* [Objective]: The n-gram question below contains a tokenized sentence whose first word is 'police'. List every word in that sentence, in order.

I have a list of lists where each internal list is a sentence that is tokenized into words:
sentences = [['farmer', 'plants', 'grain'],
['fisher', 'catches', tuna'],
['police', 'officer', 'fights', 'crime']]
Currently I am attempting to compute the nGrams like so:
numSentences = len(sentences)
nGrams = []
for i in range(0, numSentences):
nGrams.append(list(ngrams(sentences, 2)))

* [Data listing]:

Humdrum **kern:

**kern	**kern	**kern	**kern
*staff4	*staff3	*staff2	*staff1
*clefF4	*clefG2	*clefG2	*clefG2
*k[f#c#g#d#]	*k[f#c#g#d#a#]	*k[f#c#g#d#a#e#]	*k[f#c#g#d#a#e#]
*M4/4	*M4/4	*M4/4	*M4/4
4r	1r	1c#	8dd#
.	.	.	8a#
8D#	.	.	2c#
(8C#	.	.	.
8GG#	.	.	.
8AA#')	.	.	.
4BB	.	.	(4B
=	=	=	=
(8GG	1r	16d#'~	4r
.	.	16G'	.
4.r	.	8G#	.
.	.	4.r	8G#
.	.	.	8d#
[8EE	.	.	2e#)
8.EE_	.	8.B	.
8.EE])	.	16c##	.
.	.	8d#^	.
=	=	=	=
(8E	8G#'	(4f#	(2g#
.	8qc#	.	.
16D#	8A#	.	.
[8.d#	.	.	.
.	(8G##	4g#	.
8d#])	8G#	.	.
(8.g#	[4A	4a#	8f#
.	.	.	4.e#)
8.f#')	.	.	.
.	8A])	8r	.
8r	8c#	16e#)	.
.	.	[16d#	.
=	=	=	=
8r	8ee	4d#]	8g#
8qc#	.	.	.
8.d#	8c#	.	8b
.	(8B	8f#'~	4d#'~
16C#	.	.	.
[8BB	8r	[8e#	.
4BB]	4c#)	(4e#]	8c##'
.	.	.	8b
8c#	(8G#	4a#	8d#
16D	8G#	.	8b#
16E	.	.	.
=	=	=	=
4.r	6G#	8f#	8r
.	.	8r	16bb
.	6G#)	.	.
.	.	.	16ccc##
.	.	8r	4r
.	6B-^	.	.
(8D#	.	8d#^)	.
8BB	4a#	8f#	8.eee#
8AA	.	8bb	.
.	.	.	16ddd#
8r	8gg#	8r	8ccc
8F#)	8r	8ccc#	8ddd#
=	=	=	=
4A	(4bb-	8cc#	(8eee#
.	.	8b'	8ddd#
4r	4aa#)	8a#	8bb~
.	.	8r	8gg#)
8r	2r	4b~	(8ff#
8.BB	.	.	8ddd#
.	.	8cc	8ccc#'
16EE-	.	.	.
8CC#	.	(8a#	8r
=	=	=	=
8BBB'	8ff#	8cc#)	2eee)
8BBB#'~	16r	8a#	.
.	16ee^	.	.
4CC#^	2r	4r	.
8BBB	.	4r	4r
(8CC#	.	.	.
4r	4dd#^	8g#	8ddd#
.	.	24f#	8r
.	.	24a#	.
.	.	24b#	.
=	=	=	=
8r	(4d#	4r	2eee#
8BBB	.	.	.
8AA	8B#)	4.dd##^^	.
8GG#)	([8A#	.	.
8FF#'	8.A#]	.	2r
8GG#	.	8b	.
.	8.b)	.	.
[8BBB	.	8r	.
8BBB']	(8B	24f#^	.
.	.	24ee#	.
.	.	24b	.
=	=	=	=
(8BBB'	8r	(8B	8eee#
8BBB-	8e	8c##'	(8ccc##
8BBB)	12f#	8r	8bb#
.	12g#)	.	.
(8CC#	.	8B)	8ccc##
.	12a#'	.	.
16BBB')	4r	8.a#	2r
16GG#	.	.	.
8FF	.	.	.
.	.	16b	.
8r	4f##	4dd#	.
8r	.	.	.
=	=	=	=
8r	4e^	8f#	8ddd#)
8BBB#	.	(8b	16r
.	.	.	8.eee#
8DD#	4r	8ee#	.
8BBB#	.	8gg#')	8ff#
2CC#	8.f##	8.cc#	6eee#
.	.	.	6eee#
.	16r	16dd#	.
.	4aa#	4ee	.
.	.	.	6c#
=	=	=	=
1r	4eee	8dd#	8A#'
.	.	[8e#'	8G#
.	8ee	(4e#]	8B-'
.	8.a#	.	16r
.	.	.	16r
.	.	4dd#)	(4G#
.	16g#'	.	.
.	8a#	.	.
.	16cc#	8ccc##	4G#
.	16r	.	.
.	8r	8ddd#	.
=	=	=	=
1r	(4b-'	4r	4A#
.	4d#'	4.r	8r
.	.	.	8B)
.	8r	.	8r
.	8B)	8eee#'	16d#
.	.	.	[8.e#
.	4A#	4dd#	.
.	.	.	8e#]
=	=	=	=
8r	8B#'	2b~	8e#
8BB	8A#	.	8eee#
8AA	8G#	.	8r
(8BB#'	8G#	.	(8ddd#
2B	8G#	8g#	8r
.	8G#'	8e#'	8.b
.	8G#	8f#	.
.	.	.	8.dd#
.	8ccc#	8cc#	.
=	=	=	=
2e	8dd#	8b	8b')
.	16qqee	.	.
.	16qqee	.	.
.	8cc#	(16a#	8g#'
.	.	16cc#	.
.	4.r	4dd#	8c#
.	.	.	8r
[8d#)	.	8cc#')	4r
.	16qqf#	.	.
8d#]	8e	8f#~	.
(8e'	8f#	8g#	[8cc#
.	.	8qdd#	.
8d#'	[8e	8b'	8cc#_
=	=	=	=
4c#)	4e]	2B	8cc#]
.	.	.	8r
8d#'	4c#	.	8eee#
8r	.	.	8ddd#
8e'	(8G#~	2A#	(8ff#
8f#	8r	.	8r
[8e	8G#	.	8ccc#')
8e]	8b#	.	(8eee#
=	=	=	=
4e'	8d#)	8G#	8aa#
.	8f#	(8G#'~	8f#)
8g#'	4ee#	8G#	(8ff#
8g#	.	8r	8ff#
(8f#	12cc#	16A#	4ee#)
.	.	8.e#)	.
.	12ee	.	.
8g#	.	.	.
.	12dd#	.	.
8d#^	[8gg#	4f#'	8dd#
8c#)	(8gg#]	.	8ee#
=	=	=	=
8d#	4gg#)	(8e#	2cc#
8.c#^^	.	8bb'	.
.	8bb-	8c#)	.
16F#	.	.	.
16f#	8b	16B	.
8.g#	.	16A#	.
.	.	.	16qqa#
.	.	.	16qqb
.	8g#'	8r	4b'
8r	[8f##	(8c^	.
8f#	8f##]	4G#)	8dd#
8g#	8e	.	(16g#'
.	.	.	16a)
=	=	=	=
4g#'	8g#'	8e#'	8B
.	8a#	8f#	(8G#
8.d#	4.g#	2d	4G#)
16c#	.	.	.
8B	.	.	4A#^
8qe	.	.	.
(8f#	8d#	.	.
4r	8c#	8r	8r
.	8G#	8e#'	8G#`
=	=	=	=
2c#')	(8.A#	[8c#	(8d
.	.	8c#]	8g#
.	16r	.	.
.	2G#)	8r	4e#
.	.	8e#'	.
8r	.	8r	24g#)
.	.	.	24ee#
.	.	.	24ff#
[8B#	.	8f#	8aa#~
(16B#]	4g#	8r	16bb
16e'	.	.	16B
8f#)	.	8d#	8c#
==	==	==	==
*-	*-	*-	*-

* [Response]: police, officer, fights, crime